What you give back must match the data exactly, minus the pictures.
Dataset content section start
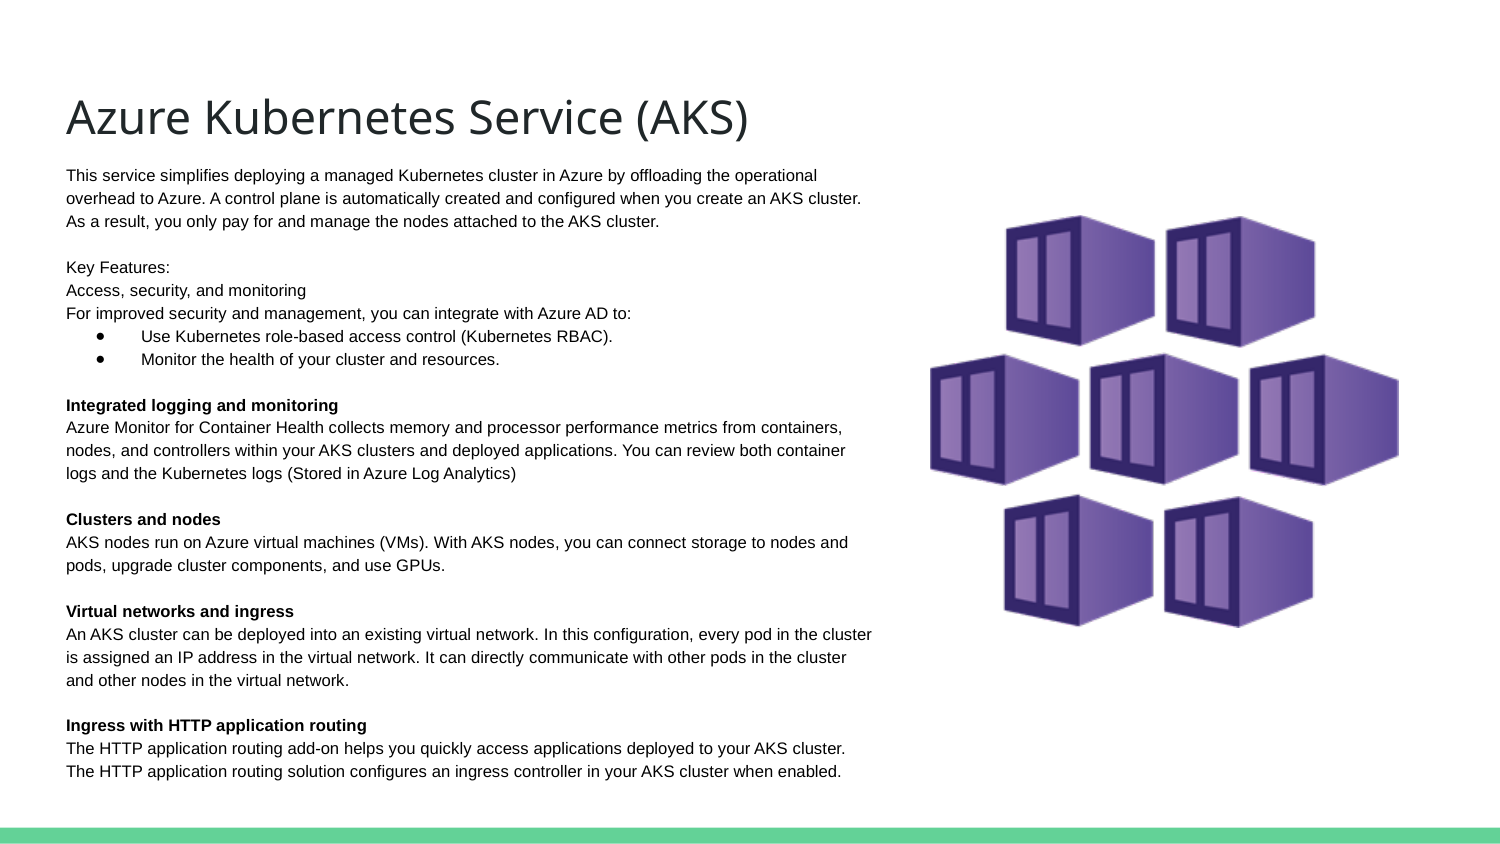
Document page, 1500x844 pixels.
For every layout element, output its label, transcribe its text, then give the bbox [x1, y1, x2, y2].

list This service simplifies deploying a managed Kubernetes cluster in Azure by offloading the operational overhead to Azure. A control plane is automatically created and configured when you create an AKS cluster. As a result, you only pay for and manage the nodes attached to the AKS cluster. Key Features: Access, security, and monitoring For improved security and management, you can integrate with Azure AD to: Use Kubernetes role-based access control (Kubernetes RBAC). Monitor the health of your cluster and resources. Integrated logging and monitoring Azure Monitor for Container Health collects memory and processor performance metrics from containers, nodes, and controllers within your AKS clusters and deployed applications. You can review both container logs and the Kubernetes logs (Stored in Azure Log Analytics) Clusters and nodes AKS nodes run on Azure virtual machines (VMs). With AKS nodes, you can connect storage to nodes and pods, upgrade cluster components, and use GPUs. Virtual networks and ingress An AKS cluster can be deployed into an existing virtual network. In this configuration, every pod in the cluster is assigned an IP address in the virtual network. It can directly communicate with other pods in the cluster and other nodes in the virtual network. Ingress with HTTP application routing The HTTP application routing add-on helps you quickly access applications deployed to your AKS cluster. The HTTP application routing solution configures an ingress controller in your AKS cluster when enabled. [51, 147, 894, 789]
picture [929, 215, 1400, 629]
title Azure Kubernetes Service (AKS) [51, 72, 1449, 167]
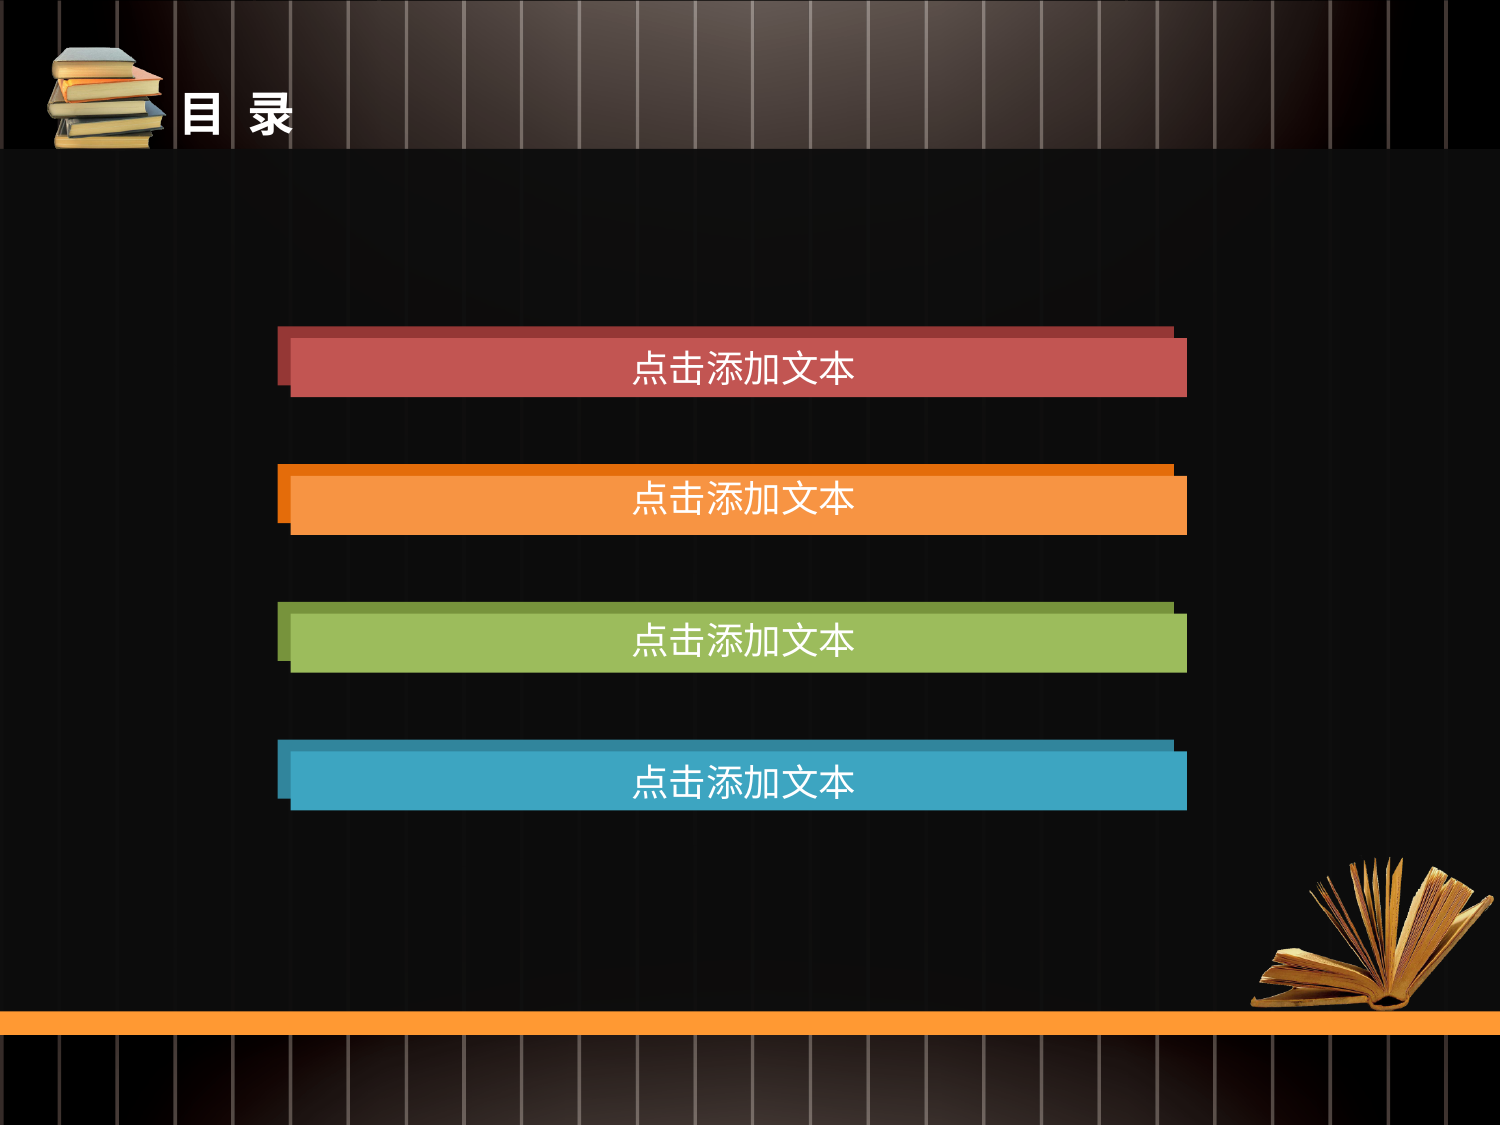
Dataset content section end
### Answer box
Document page, 1500x844 pixels.
For every layout element, output its label, transcribe its text, then give the bbox [x1, y1, x2, y2].

list This service simplifies deploying a managed Kubernetes cluster in Azure by offloading the operational overhead to Azure. A control plane is automatically created and configured when you create an AKS cluster. As a result, you only pay for and manage the nodes attached to the AKS cluster. Key Features: Access, security, and monitoring For improved security and management, you can integrate with Azure AD to: Use Kubernetes role-based access control (Kubernetes RBAC). Monitor the health of your cluster and resources. Integrated logging and monitoring Azure Monitor for Container Health collects memory and processor performance metrics from containers, nodes, and controllers within your AKS clusters and deployed applications. You can review both container logs and the Kubernetes logs (Stored in Azure Log Analytics) Clusters and nodes AKS nodes run on Azure virtual machines (VMs). With AKS nodes, you can connect storage to nodes and pods, upgrade cluster components, and use GPUs. Virtual networks and ingress An AKS cluster can be deployed into an existing virtual network. In this configuration, every pod in the cluster is assigned an IP address in the virtual network. It can directly communicate with other pods in the cluster and other nodes in the virtual network. Ingress with HTTP application routing The HTTP application routing add-on helps you quickly access applications deployed to your AKS cluster. The HTTP application routing solution configures an ingress controller in your AKS cluster when enabled. [51, 147, 894, 789]
picture [929, 215, 1400, 629]
title Azure Kubernetes Service (AKS) [51, 72, 1449, 167]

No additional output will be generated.